Connecticut Light & Power and Greenwich DPW road crews today are trying to reopen the town’s main north-south and east-west routes that are blocked by downed trees and wires.
So far about 5o of the approximately 120 blocked roads have been reopened.
Main north-south streets, such as Round Hill and Riversville roads Lake Avenue and King Street, are still blocked.
There are also a few CL&P crews are working to restore power in town.
If everything goes well, will take several days for all the power is fully restored.
Hurricane Irene did not caused as much damage as the March 2010 nor’easter.

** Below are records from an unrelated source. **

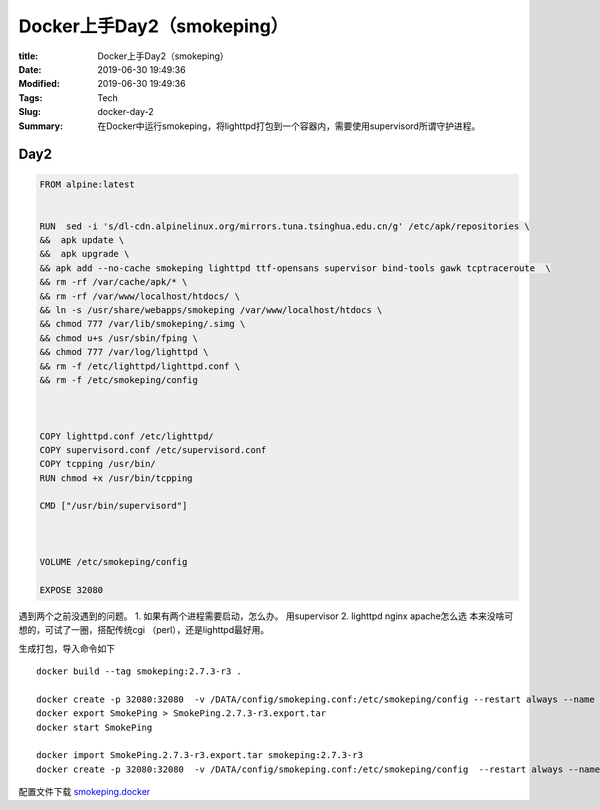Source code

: Docker上手Day2（smokeping）
############################


:title: Docker上手Day2（smokeping）
:Date: 2019-06-30 19:49:36
:Modified: 2019-06-30 19:49:36
:Tags: Tech
:Slug: docker-day-2
:Summary: 在Docker中运行smokeping，将lighttpd打包到一个容器内，需要使用supervisord所谓守护进程。

Day2
========================

.. code:: dockerfile

   FROM alpine:latest


   RUN  sed -i 's/dl-cdn.alpinelinux.org/mirrors.tuna.tsinghua.edu.cn/g' /etc/apk/repositories \
   &&  apk update \
   &&  apk upgrade \ 
   && apk add --no-cache smokeping lighttpd ttf-opensans supervisor bind-tools gawk tcptraceroute  \
   && rm -rf /var/cache/apk/* \
   && rm -rf /var/www/localhost/htdocs/ \
   && ln -s /usr/share/webapps/smokeping /var/www/localhost/htdocs \
   && chmod 777 /var/lib/smokeping/.simg \
   && chmod u+s /usr/sbin/fping \
   && chmod 777 /var/log/lighttpd \
   && rm -f /etc/lighttpd/lighttpd.conf \
   && rm -f /etc/smokeping/config



   COPY lighttpd.conf /etc/lighttpd/
   COPY supervisord.conf /etc/supervisord.conf
   COPY tcpping /usr/bin/
   RUN chmod +x /usr/bin/tcpping

   CMD ["/usr/bin/supervisord"]



   VOLUME /etc/smokeping/config

   EXPOSE 32080

遇到两个之前没遇到的问题。 1. 如果有两个进程需要启动，怎么办。
用supervisor 2. lighttpd nginx apache怎么选
本来没啥可想的，可试了一圈，搭配传统cgi （perl），还是lighttpd最好用。

生成打包，导入命令如下

::

   docker build --tag smokeping:2.7.3-r3 .

   docker create -p 32080:32080  -v /DATA/config/smokeping.conf:/etc/smokeping/config --restart always --name SmokePing smokeping:2.7.3-r3
   docker export SmokePing > SmokePing.2.7.3-r3.export.tar
   docker start SmokePing

   docker import SmokePing.2.7.3-r3.export.tar smokeping:2.7.3-r3
   docker create -p 32080:32080  -v /DATA/config/smokeping.conf:/etc/smokeping/config  --restart always --name SmokePing smokeping:2.7.3-r3 /usr/bin/supervisord

配置文件下载
`smokeping.docker <{static}/zips/smokeping.docker.zip>`__
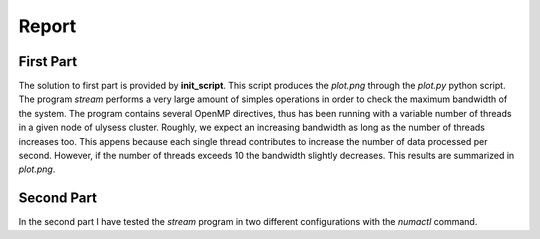 Report
-------------------

First Part
===========

The solution to first part is provided by **init_script**. This script produces the *plot.png* through the
*plot.py* python script. The program *stream* performs a very large amount of simples operations in order to
check the maximum bandwidth of the system. The program contains several OpenMP directives, thus has been
running with a variable number of threads in a given node of ulysess cluster. Roughly, we expect an increasing
bandwidth as long as the number of threads increases too. This appens because each single thread contributes to
increase the number of data processed per second. However, if the number of threads exceeds 10 the
bandwidth slightly decreases. This results are summarized in *plot.png*.

Second Part
===========

In the second part I have tested the *stream* program in two different configurations with the *numactl* command.

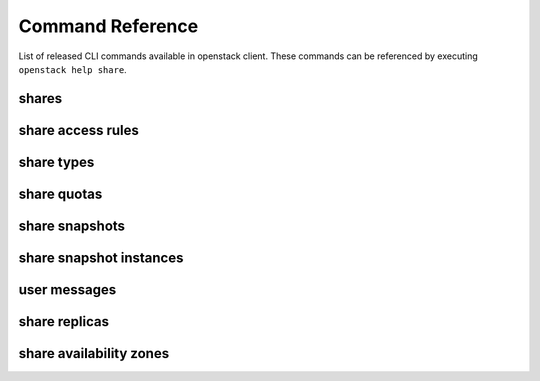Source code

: Command Reference
=================

List of released CLI commands available in openstack client. These commands
can be referenced by executing ``openstack help share``.

======
shares
======

.. autoprogram-cliff:: openstack.share.v2
    :command: share create

.. autoprogram-cliff:: openstack.share.v2
    :command: share list

.. autoprogram-cliff:: openstack.share.v2
    :command: share show

.. autoprogram-cliff:: openstack.share.v2
    :command: share delete

.. autoprogram-cliff:: openstack.share.v2
    :command: share set

.. autoprogram-cliff:: openstack.share.v2
    :command: share unset

.. autoprogram-cliff:: openstack.share.v2
    :command: share properties show

.. autoprogram-cliff:: openstack.share.v2
    :command: share resize

.. autoprogram-cliff:: openstack.share.v2
    :command: share adopt

.. autoprogram-cliff:: openstack.share.v2
    :command: share abandon

.. autoprogram-cliff:: openstack.share.v2
    :command: share export location show

.. autoprogram-cliff:: openstack.share.v2
    :command: share export location list

.. autoprogram-cliff:: openstack.share.v2
    :command: share revert

==================
share access rules
==================

.. autoprogram-cliff:: openstack.share.v2
    :command: share access *

===========
share types
===========

.. autoprogram-cliff:: openstack.share.v2
    :command: share type *

============
share quotas
============

.. autoprogram-cliff:: openstack.share.v2
    :command: share quota *

===============
share snapshots
===============

.. autoprogram-cliff:: openstack.share.v2
    :command: share snapshot [!i]*

========================
share snapshot instances
========================

.. autoprogram-cliff:: openstack.share.v2
    :command: share snapshot instance *

===============
user messages
===============

.. autoprogram-cliff:: openstack.share.v2
    :command: share message *

==============
share replicas
==============

.. autoprogram-cliff:: openstack.share.v2
    :command: share replica *

========================
share availability zones
========================

.. autoprogram-cliff:: openstack.share.v2
    :command: share availability zone list

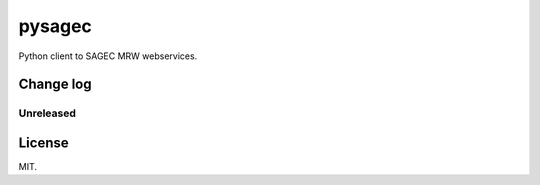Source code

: =======
pysagec
=======

Python client to SAGEC MRW webservices.

Change log
==========

Unreleased
----------

License
=======

MIT.
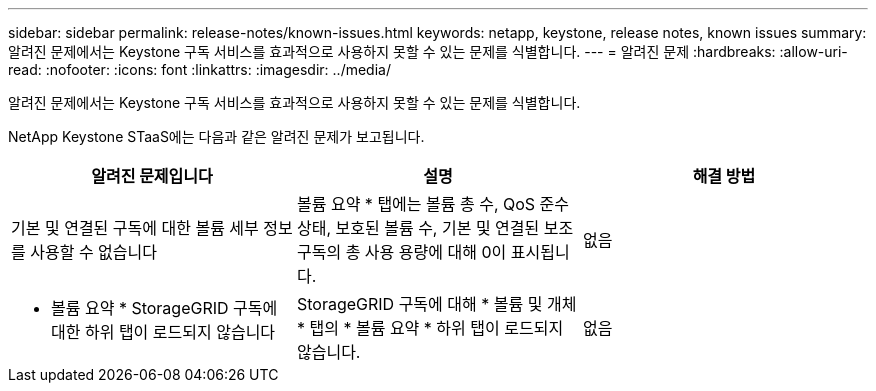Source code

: ---
sidebar: sidebar 
permalink: release-notes/known-issues.html 
keywords: netapp, keystone, release notes, known issues 
summary: 알려진 문제에서는 Keystone 구독 서비스를 효과적으로 사용하지 못할 수 있는 문제를 식별합니다. 
---
= 알려진 문제
:hardbreaks:
:allow-uri-read: 
:nofooter: 
:icons: font
:linkattrs: 
:imagesdir: ../media/


[role="lead"]
알려진 문제에서는 Keystone 구독 서비스를 효과적으로 사용하지 못할 수 있는 문제를 식별합니다.

NetApp Keystone STaaS에는 다음과 같은 알려진 문제가 보고됩니다.

[cols="3*"]
|===
| 알려진 문제입니다 | 설명 | 해결 방법 


 a| 
기본 및 연결된 구독에 대한 볼륨 세부 정보를 사용할 수 없습니다
 a| 
볼륨 요약 * 탭에는 볼륨 총 수, QoS 준수 상태, 보호된 볼륨 수, 기본 및 연결된 보조 구독의 총 사용 용량에 대해 0이 표시됩니다.
 a| 
없음



 a| 
* 볼륨 요약 * StorageGRID 구독에 대한 하위 탭이 로드되지 않습니다
 a| 
StorageGRID 구독에 대해 * 볼륨 및 개체 * 탭의 * 볼륨 요약 * 하위 탭이 로드되지 않습니다.
 a| 
없음

|===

However, town officials say Irene was worse than the nor’easter, because with coastal and overland flooding caused so much damage.
The damage in Greenwich is much less than in other parts of the state.
Currently, 11,800 CL&P customers are in the dark in Greenwich.
Over and over, CL&P has pointed out that Greenwich is better off than the 33 small municipalities in the state of Connecticut that are totally without power.
CL&P has brought in crews from other states to help in the recovery effort, and they are staying at the Hyatt Regency in Old Greenwich.
There are about about 75 workers – based at the Hyatt, but they are also working in other cities and towns, such as New Milford and Newtown.
There are about 20 crews on the streets of Greenwich during the day. The majority of these crews are paired with Greenwich DPW crews that are clearing roads in town. These crews are working in 16 Hour shifts.